“Being in Houston, there’s so much food and it’s so accessible,” he says. “If you don’t really have a strong will, or a chef, how would you know not to go to Mastro’s and get you whatever steak you wanted?” He remembers one game day morning in particular when, feeling like shit after taking down a Texas-sized serving of red meat the night before, he went to stadium early to try and sweat it out in the steam room. All that did was give him cramps when the game started. “I didn’t understand you can’t just drink water when you get out of the steam, you gotta drink salt and potassium,” he says. Though he laughs at the memory, his point is a powerful one: Hopkins has always been elite because of his in-game ability to control his body in tight spaces, but he’s learning more and more about how to take care of it before he even puts on his pads.

--------------------

▶ [ACTIVITY]
Write the next part of the passage about Hopkins learning to take care of his body, picking up right after its final sentence.

--------------------

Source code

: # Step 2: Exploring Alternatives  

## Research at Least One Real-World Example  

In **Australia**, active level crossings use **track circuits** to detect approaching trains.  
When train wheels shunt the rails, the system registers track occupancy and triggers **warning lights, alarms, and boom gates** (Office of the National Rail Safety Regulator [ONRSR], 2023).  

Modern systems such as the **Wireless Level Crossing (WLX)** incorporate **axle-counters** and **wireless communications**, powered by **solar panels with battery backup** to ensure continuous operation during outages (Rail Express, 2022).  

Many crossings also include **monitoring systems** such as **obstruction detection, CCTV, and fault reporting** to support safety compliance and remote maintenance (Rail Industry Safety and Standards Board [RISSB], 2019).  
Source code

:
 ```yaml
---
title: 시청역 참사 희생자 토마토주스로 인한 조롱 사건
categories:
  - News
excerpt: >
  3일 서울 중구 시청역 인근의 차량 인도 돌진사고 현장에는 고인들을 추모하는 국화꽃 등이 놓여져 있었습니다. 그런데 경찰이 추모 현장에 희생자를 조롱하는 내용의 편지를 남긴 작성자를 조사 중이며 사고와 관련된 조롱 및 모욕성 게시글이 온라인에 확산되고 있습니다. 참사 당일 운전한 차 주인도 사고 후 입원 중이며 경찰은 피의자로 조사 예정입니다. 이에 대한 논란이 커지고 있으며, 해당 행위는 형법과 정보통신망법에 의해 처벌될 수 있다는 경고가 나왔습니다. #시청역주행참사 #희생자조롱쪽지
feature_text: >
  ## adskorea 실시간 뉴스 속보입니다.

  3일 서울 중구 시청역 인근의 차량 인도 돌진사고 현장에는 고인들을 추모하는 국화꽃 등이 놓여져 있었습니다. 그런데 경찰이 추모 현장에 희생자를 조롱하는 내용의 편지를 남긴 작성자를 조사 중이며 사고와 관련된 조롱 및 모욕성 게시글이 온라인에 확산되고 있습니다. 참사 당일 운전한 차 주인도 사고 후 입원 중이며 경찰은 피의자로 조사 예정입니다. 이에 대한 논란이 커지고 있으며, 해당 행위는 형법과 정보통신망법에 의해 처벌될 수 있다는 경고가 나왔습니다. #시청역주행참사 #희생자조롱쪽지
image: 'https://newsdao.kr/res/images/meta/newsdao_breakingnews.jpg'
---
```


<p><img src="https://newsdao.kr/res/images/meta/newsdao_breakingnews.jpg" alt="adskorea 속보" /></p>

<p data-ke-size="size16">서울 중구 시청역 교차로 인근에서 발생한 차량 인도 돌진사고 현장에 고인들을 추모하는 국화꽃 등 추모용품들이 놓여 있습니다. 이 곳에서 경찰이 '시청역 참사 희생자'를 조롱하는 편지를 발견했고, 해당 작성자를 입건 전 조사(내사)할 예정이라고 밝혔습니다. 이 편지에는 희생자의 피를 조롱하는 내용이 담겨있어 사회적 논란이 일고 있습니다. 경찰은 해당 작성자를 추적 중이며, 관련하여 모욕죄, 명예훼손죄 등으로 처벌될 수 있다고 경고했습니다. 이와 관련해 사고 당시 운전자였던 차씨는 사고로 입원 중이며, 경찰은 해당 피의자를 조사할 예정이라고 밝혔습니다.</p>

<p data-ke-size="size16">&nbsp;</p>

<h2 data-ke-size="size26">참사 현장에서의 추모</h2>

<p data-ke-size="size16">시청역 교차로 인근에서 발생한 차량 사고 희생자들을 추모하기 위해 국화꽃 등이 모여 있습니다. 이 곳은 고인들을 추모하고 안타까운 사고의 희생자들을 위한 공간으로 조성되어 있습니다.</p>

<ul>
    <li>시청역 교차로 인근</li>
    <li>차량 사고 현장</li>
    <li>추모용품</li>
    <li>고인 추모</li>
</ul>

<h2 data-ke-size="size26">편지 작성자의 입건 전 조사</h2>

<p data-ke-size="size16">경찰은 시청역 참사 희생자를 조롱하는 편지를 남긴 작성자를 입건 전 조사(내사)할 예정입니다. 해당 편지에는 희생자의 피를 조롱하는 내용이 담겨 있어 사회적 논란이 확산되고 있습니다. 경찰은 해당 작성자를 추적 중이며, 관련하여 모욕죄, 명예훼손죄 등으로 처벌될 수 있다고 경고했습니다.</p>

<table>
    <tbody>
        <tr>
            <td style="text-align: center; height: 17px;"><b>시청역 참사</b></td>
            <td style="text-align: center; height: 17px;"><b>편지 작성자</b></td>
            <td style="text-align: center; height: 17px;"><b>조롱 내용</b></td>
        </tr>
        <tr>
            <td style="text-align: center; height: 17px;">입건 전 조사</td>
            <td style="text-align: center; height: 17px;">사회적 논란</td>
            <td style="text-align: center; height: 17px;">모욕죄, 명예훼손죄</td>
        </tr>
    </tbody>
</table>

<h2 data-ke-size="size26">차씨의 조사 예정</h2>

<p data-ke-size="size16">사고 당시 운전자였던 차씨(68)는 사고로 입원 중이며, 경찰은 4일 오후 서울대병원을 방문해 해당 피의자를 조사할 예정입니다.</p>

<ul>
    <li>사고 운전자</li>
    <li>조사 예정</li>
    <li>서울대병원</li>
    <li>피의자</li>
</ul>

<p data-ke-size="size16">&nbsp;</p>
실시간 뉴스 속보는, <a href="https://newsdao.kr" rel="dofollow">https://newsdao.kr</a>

--------------------

▶ [REPLY TO THE EXERCISE]
So he applied the same logic to his training. After his MCL surgery, he looked for the best trainer he could find, and got connected to Nicholas Hill at Exos, a strength and speed coach who has worked closely with other NFL stars like Odell Beckham, Jr., and Saquon Barkley. Up until then, Hopkins says he relied mostly on his natural athleticism. “I’m from the country, so I go run some hills and lift some weights, and I’m good, you know?” he says. Hill introduced him to track-based work, incorporating exercises that taught Hopkins new things about acceleration, mechanics, and body positions and angles. Think about that for a second: Hopkins racked up more than 11,000 receiving yards before he knew how to train for speed. “He’s building strength that he didn’t have before,” says Hill. “He’s getting better at 31 years old, which is a scary thought.”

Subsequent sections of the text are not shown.